→ Given exercise A:
Transcribe the part of the twin-screw extrusion passage starting at "The aim of this" and ending at "final material properties.".
→ Given exercise B:
Answer these questions using the twin-screw extrusion passage:
(i) What was the solid residue fraction used to produce, and by what process?
(ii) What range of L/S ratio was studied?
(iii) Which two twin-screw extrusion configurations were compared?

→ Excerpted passage:
— start —
The aim of this study was to investigate aqueous pretreatment of SCB by twin-screw extrusion in order to modify its structure and composition, and to gain insight into the effects on the material properties. The solid residue fraction (extrudate) was used to produce bio-based materials by thermocompression, while the liquid fraction (filtrate) was recovered to analyze the extracted biomolecule composition. Twin-screw extrusion configurations with and without filtration were compared to assess their impact on the properties of the materials generated from the extrudate, and to determine whether the molecule extraction process had positive effects regarding the material properties. With filtration, the impact of the L/S ratio (0.65–6.00) was studied in relation to the extraction yield in the filtrate, the chemical composition of the extrudates, and the final material properties.
— end —
→ Data listing:
— start —
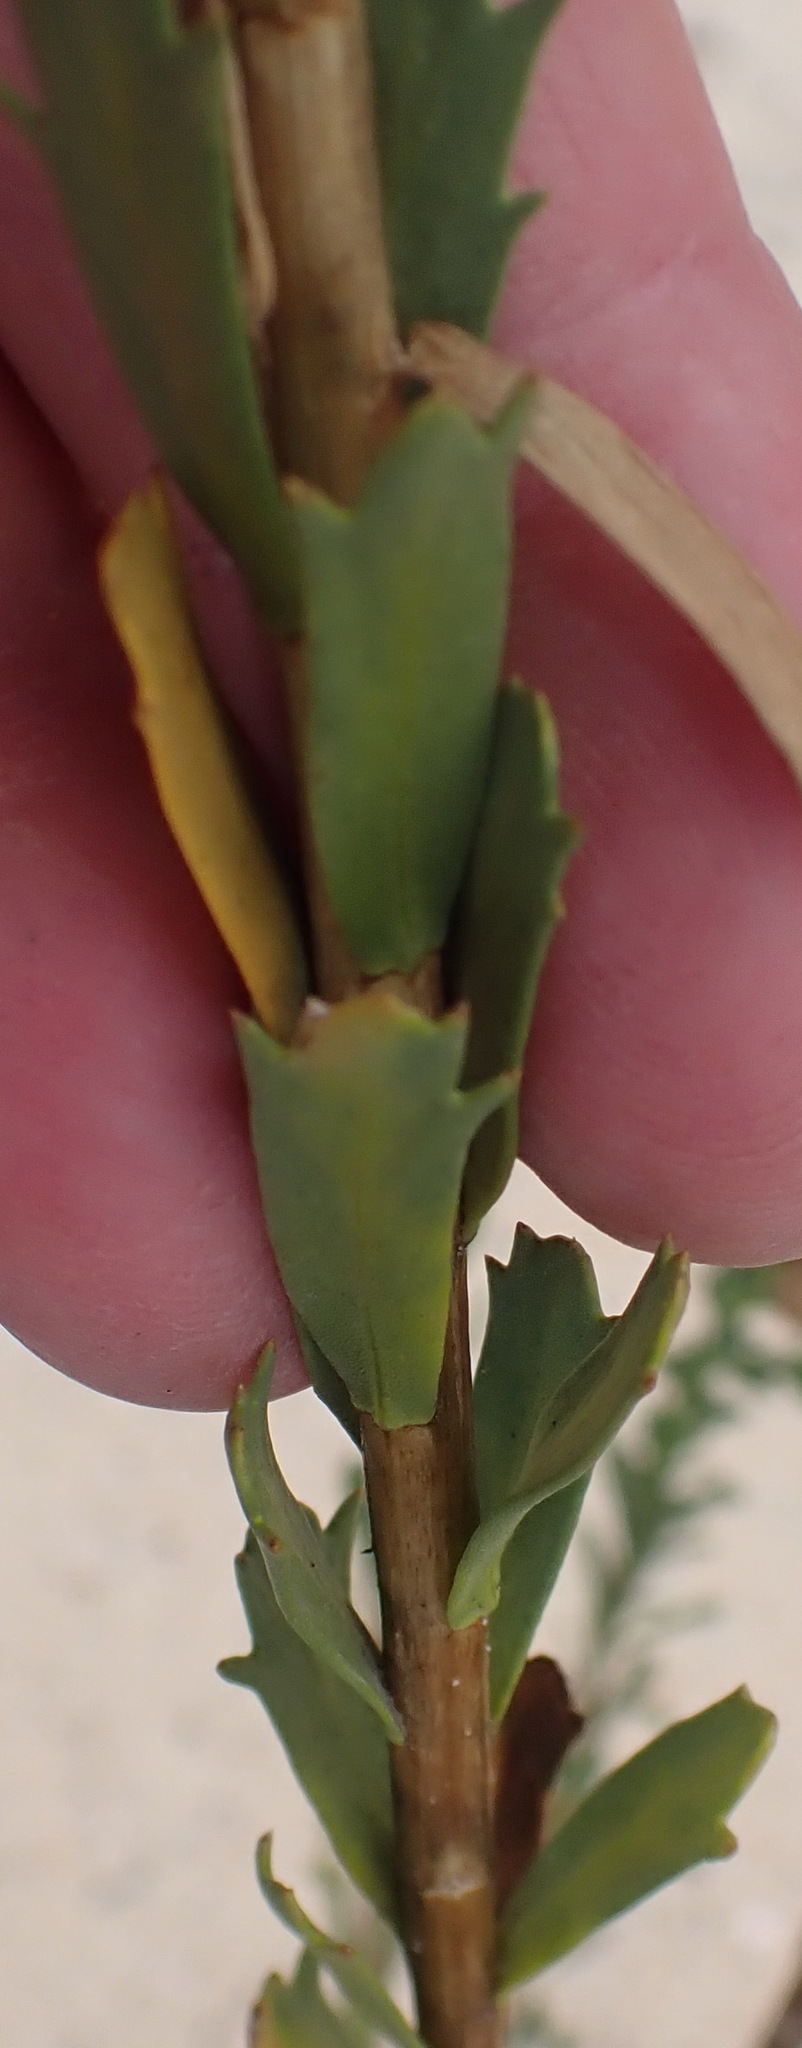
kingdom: Plantae
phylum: Tracheophyta
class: Magnoliopsida
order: Asterales
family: Asteraceae
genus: Athanasia
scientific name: Athanasia trifurcata
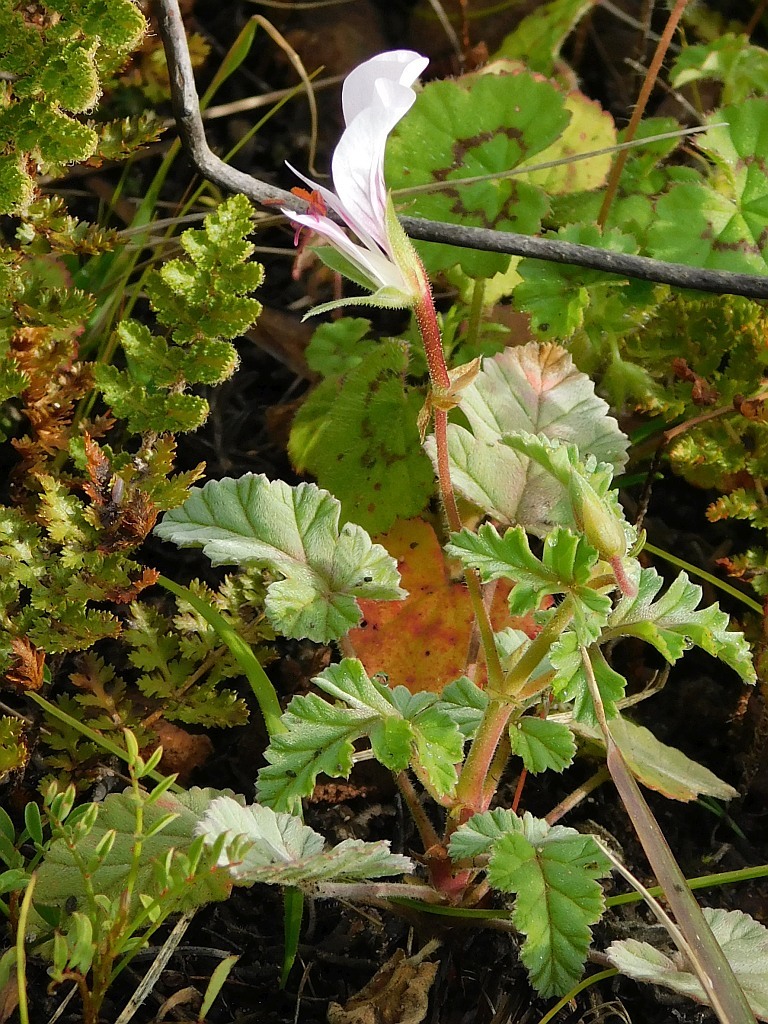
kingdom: Plantae
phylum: Tracheophyta
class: Magnoliopsida
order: Geraniales
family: Geraniaceae
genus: Pelargonium
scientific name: Pelargonium candicans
— end —
→ Full response A:
The aim of this study was to investigate aqueous pretreatment of SCB by twin-screw extrusion in order to modify its structure and composition, and to gain insight into the effects on the material properties. The solid residue fraction (extrudate) was used to produce bio-based materials by thermocompression, while the liquid fraction (filtrate) was recovered to analyze the extracted biomolecule composition. Twin-screw extrusion configurations with and without filtration were compared to assess their impact on the properties of the materials generated from the extrudate, and to determine whether the molecule extraction process had positive effects regarding the material properties. With filtration, the impact of the L/S ratio (0.65–6.00) was studied in relation to the extraction yield in the filtrate, the chemical composition of the extrudates, and the final material properties.

→ Full response B:
(i) Bio-based materials, by thermocompression.
(ii) 0.65–6.00.
(iii) Configurations with and without filtration.